Relying on the "actual wages" language of section 39-71-703(1)(b)(i), MCA (1989), the petitioner argues that he is not bound by his $900 election and is entitled to use his actual earnings in computing wage supplement benefits. Presumably, those earnings are higher than the $900 he elected when obtaining workers' compensation insurance coverage.
Where the language of a statute is plain on its face, the Court must apply the statute as written. See Department of Revenue v. Dray, 266 Mont. 89, 92, 879 P.2d 651, 652 (1994). However, sections within an act cannot be read in isolation. They must be coordinated and harmonized with other sections. State v. Meador, 184 Mont. 32, 36-37, 601 P.2d 386, 388-89 (1979).
In the present case, section 39-71-118(2)(d), MCA (1989), specifically provides in relevant part, "All weekly compensation benefits must be based on the amount of elected wages . . . ." (Emphasis added.) Wage supplement benefits are "weekly compensation benefits." Section 39-71-703(1)(b)(i), MCA (1989), which governs the payment of wage supplement benefits, states in relevant part, "A worker must be compensated in weekly benefits . . . ." (Emphasis added.) The terms of the statute could not be plainer: All weekly benefits, including wage supplement benefits, payable to a sole proprietor electing coverage under the Workers' Compensation Act, must be based on the amount elected by the proprietor under section 39-71-118(2), MCA (1989).

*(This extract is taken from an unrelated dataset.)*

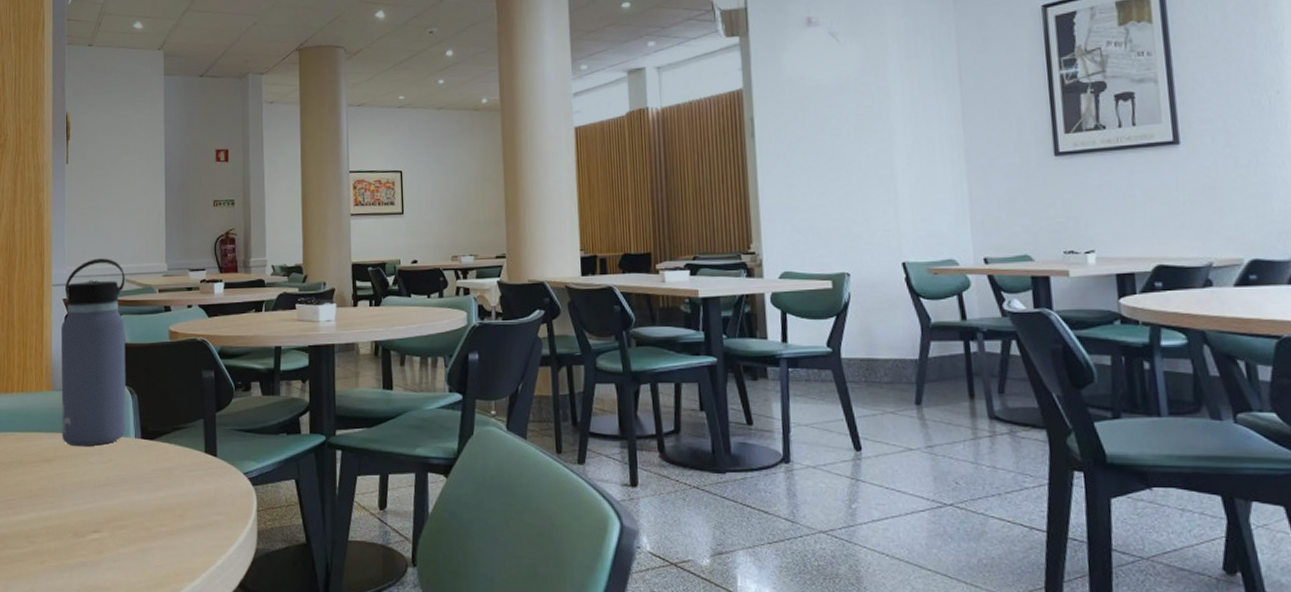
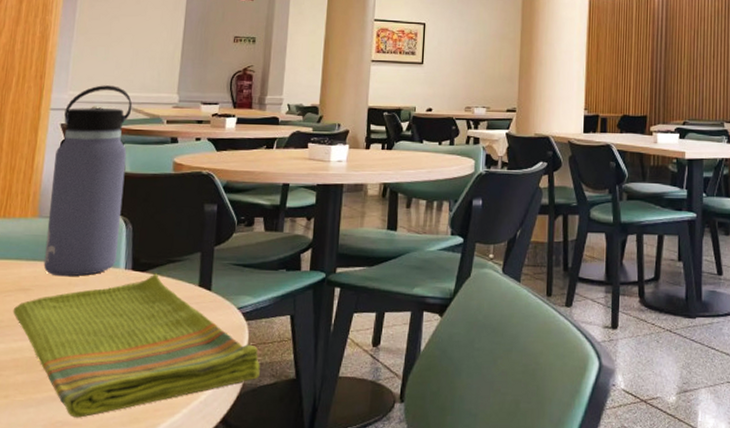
dish towel: none [39,441,271,583] -> present [12,273,260,418]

The two sections are harmonized by reading section 39-71-118(2)(d), MCA (1989), as defining "actual wages" for sole proprietors. This reading is consistent with the rule of statutory construction requiring courts to give effect, where possible, to all provisions and language in a statute. Dale v. Trade Street, Inc., 258 Mont. 349, 357, 854 P.2d 828, 832 (1993). Petitioner's reading of the statute would create an exception to the comprehensive -- "all weekly compensation benefits" -- language of the section, thus nullifying that language. Such interpretation is contrary to the rule that courts should "give effect to all of the words used," State V. Berger, 259 Mont. 364, 367, 856 P.2d 552, 554 (1993), and the rule that courts cannot "omit what the legislature has included," In re R.R.K, 260 Mont. 191, 197, 859 P.2d 998, 1002 (1993) (citing § 1-2-101, MCA). Moreover, even if the language in the two sections is deemed in conflict, that conflict must be resolved in favor of the more specific provision. Mosely v. Lake County Justice Court, 256 Mont. 206, 208, 845 P.2d 732, 733-34 (1993). Here, the more specific provision is section 39-71-118(2)(d), MCA, which specifically pertains to sole proprietors and partners, while section 39-71-703(1)(b), MCA, pertains to injured workers in general.
I therefore hold that $900 is petitioner's time-of-injury wage for purposes of computing his wage supplement benefits.
Partial summary judgment is entered for respondent in accordance with the foregoing holding. A trial to determine the proper rate for wage supplement benefits and whether petitioner is entitled to a lump sum shall be scheduled during the week of March 17, 1997, in Kalispell, Montana. A scheduling order will be issued under separate cover.
DATED in Helena, Montana, this 15th day of November, 1996.